Publié le 02 juillet 2014 par Caraporters @Caraporters

Trocadero

Riwan, supporter de l’AS Saint-Étienne, déploie sa bâche d’ultra dans tous les lieux emblématiques de ses voyages pour déclarer sa flamme à son club et à sa ville natale. Il est le nouvel « invité de Caraporters ».

Nous avons fait la connaissance de Riwan lorsqu’il avait participé à notre jeu « Les Voyages en ballon/So Foot/ ASSE » en avril dernier. L’ultra stéphanois avait terminé à la deuxième place derrière un supporter lensois avec une photo surprenante : il s’était fait photographier avec une bâche dans le Grand canyon (USA). Nous avons voulu en savoir plus…

Riwan, qui es-tu ?
Je suis né à Saint-Étienne il y a 23 ans et ma famille vit à Roche-la-Molière, dans la Loire. L’année dernière, j’ai obtenu une maîtrise à Sciences Po à Lyon 2. Ça m’a permis de partir un an à la fac de Chicoutimi, au Québec, dans le cadre d’un échange international avec mon école. J’ai réussi ma maîtrise là-bas avec mon séminaire de fin d’études qui portait sur la « typologie des violences autour du football ». Je suis revenu du Québec début juin, et je vis à Lyon où je reprendrais mes études puisque j’ai été accepté en Master 2 gestion management des organisations sportives à Lyon 1. En attendant, je vends des chaussures…

Quand as-tu commencé quand à supporter l’AS Saint-Étienne (ASSE)?
Lors de la saison 1998-1999. Mon père m’avait emmené voir ASSE-Guingamp, un match de championnat de Ligue 2, au stade Geoffroy-Guichard. Il y avait eu 0-0. Mon père était fou de l’ASSE, même si ma famille est originaire de Marseille donc très fan de l’OM. En fait, c’est mon grand-père algérien qui était venu à Saint-Étienne pour travailler dans les mines. Je suis fier de mes racines algériennes même si je suis français.

Saint Etienne

Que penses-tu du parcours de l’Algérie en Coupe du monde justement ?
La Coupe du monde représente tellement de choses pour les Algériens ! C’est une fierté et en même temps une grosse déception par rapport à tous les événements qui ont entouré les matches de l’Algérie en France. Je me suis réveillé avec la gueule de bois. Ces violences étaient une honte. Tout ça à cause d’une poignée d’imbéciles, alors que l’immense majorité des Algériens avait eu une attitude irréprochable.

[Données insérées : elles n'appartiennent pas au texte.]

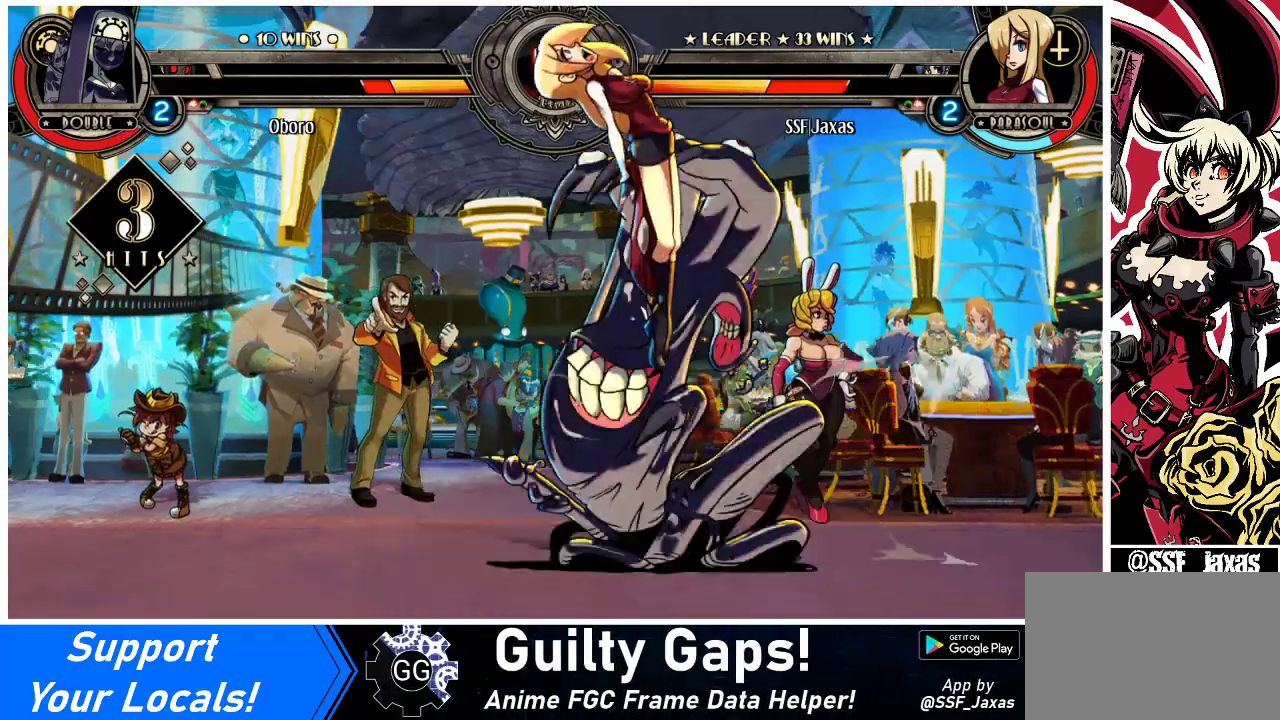
{"buttons": ["DPAD_LEFT"], "events": [[67, "SQUARE", "down"], [67, "TRIANGLE", "down"], [133, "DPAD_DOWN", "up"], [267, "SQUARE", "up"], [267, "TRIANGLE", "up"]]}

 Et si la France avait rencontré l’Algérie, qui aurais tu soutenu ?
Je suis avant tout un supporter de l’Équipe de France, mais, paradoxalement, j’aurais peut être eu un penchant pour l’Algérie parce que battre la France aurait été une victoire immense sportivement. Mais sincèrement, l’Allemagne était bien au-dessus de l’Algérie. Je vois bien une finale Pays-Bas/Allemagne ou Pays-Bas/France.

Qui aurais-tu préféré voir champion du monde: le gardien stéphanois d’origine basque Stéphane Ruffier ou bien le défenseur napolitain d’origine stéphanoise Faouzi Goulham ?
Franchement, ça aurait une fierté de voir un gars de Montreynaud (un quartier de Saint-Étienne, NDLR) soulever la Coupe du monde. D’ailleurs, c’est génial de voir Goulham réussir dans un grand club européen. Jeune, il était bien meilleur que Loïc Perrin (le capitaine de l’ASSE, NDLR). Stéphane Ruffier, c’est pas un vrai stéphanois. En tous cas, pas encore.

Où as-tu vécu les débuts de la Coupe du monde ?
En Amérique centrale. À la fin de mes études au Québec, je suis parti au Costa Rica. Le foot là-bas, c’est un truc de fou ! Ils sont tous convaincus qu’ils vont aller très loin.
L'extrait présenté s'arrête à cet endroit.